- Conference: Independent
- Record: 4–4
- Head coach: Herman Hickman (2nd season);
- Captain: Levi Jackson
- Home stadium: Yale Bowl

= 1949 Yale Bulldogs football team =

American college football season

The 1949 Yale Bulldogs football team represented Yale University in the 1949 college football season. The Bulldogs were led by second-year head coach Herman Hickman, played their home games at the Yale Bowl and finished the season with a 4–4 record. The team was captained by Levi Jackson, the first African American honored with the position.

— Listed records —

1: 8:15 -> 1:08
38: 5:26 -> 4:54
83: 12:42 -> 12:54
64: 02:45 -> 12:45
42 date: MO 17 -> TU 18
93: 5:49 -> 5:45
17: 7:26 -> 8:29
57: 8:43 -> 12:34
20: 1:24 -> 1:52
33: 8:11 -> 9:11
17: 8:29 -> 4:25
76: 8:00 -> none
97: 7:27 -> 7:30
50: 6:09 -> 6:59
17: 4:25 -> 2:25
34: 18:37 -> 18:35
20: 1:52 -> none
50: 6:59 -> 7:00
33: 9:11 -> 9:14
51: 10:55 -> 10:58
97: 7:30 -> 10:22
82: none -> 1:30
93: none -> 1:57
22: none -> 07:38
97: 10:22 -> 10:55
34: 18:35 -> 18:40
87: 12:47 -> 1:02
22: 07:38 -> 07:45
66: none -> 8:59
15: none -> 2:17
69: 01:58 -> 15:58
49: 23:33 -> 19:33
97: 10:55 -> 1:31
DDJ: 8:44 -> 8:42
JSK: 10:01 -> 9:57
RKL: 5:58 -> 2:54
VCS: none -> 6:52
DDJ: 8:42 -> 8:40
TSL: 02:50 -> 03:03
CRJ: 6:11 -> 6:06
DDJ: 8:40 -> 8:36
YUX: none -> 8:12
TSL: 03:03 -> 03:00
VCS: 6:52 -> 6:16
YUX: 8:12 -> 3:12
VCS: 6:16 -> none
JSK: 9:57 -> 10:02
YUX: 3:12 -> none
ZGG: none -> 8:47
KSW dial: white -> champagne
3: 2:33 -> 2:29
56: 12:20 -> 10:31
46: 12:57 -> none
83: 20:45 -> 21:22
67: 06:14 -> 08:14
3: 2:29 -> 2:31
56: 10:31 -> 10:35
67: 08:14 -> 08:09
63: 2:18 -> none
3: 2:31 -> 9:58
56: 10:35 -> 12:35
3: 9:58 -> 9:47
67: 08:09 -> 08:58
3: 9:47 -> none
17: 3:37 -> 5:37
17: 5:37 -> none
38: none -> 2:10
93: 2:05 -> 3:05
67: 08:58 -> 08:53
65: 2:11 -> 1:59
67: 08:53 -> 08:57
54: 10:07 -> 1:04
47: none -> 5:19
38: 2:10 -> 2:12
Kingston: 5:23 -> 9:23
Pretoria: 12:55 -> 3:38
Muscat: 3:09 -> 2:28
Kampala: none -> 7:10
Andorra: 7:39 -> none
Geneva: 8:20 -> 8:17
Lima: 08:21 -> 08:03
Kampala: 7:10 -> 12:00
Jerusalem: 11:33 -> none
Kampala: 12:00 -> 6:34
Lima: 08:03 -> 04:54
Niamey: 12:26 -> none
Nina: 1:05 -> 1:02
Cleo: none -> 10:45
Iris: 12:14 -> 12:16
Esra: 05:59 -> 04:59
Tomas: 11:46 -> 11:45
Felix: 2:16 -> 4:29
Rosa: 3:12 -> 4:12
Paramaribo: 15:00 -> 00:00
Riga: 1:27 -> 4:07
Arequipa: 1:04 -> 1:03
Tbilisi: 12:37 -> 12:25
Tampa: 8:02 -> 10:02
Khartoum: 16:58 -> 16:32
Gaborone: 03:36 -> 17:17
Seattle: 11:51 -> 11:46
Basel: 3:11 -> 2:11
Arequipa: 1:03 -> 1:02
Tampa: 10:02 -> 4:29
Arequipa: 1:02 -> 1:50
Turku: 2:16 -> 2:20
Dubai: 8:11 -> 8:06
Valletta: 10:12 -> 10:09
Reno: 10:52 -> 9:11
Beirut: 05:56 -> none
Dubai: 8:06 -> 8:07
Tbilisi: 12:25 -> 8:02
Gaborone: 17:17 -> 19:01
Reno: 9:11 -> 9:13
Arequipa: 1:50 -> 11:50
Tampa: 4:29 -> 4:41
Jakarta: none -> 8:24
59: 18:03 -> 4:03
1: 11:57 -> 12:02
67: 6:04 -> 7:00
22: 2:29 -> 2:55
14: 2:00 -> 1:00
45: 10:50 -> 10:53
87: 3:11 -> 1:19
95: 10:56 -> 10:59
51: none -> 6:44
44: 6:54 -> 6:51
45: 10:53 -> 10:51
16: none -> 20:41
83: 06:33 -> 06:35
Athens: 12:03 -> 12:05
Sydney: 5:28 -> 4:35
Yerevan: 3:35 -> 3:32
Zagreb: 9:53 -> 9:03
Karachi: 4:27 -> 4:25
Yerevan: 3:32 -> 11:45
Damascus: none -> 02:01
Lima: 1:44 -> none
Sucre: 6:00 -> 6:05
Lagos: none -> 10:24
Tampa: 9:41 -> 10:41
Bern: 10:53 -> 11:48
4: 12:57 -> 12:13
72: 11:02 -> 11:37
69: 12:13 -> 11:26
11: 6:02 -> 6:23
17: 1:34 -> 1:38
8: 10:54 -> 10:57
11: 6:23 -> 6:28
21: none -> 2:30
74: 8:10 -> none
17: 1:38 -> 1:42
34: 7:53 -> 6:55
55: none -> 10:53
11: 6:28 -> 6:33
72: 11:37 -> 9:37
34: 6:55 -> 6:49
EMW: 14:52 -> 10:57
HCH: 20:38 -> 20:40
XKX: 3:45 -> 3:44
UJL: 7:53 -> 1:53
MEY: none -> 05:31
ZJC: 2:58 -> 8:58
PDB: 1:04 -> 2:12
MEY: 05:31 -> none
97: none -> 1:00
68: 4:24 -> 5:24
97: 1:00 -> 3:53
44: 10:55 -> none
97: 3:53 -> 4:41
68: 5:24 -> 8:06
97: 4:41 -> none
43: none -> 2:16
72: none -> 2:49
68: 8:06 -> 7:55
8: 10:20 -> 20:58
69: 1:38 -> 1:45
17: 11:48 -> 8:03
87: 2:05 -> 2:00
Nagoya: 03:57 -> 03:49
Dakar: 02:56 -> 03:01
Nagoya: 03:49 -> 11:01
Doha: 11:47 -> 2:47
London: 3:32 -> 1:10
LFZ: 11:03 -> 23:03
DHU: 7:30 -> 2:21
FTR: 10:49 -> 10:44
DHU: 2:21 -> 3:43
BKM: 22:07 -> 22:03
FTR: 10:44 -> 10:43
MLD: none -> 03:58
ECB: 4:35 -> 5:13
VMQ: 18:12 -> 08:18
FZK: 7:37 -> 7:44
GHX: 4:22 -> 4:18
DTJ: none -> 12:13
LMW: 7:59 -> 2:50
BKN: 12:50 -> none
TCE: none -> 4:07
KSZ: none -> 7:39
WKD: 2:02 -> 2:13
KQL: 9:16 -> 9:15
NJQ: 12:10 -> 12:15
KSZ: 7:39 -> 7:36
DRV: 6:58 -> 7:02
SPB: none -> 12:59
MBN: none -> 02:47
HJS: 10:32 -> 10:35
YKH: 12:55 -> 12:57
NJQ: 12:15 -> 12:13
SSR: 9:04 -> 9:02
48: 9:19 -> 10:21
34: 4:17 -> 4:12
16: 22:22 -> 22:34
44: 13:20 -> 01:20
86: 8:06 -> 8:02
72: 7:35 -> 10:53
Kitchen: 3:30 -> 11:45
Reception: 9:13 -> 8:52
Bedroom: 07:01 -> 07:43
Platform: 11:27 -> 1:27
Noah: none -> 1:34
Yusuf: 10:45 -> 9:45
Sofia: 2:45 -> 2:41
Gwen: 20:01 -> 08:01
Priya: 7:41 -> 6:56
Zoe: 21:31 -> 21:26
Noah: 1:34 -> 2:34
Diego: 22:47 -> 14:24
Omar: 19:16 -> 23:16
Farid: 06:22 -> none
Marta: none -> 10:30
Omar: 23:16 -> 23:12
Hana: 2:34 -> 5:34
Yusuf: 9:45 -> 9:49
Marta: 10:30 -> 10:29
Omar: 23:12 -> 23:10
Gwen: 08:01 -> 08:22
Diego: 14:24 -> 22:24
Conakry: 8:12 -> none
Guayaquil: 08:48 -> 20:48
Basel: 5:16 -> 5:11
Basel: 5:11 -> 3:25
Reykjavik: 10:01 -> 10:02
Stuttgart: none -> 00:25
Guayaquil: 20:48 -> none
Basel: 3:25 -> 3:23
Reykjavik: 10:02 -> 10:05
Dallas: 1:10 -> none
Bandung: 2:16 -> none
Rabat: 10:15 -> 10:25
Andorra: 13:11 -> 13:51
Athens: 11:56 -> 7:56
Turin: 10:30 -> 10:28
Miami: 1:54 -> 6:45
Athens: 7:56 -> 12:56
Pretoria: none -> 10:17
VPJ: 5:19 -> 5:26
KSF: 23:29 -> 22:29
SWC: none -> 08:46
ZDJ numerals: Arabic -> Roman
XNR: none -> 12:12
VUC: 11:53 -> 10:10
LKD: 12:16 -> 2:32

— Set exercise 1 —
Translate this sentence from the Yale football excerpt into Spanish: "The team was captained by Levi Jackson, the first African American honored with the position."
— Set exercise 2 —
List every field label in the bulleted list at the top of the Yale football excerpt.
— Set exercise 3 —
Reproduce the Yale football excerpt word for word, from "American college football" up to and including "with the position.".
The rows are material separate from the Yale football excerpt.

— Correct response 1 —
El equipo fue capitaneado por Levi Jackson, el primer afroamericano honrado con ese puesto.

— Correct response 2 —
Conference, Record, Head coach, Captain, Home stadium

— Correct response 3 —
American college football season

The 1949 Yale Bulldogs football team represented Yale University in the 1949 college football season. The Bulldogs were led by second-year head coach Herman Hickman, played their home games at the Yale Bowl and finished the season with a 4–4 record. The team was captained by Levi Jackson, the first African American honored with the position.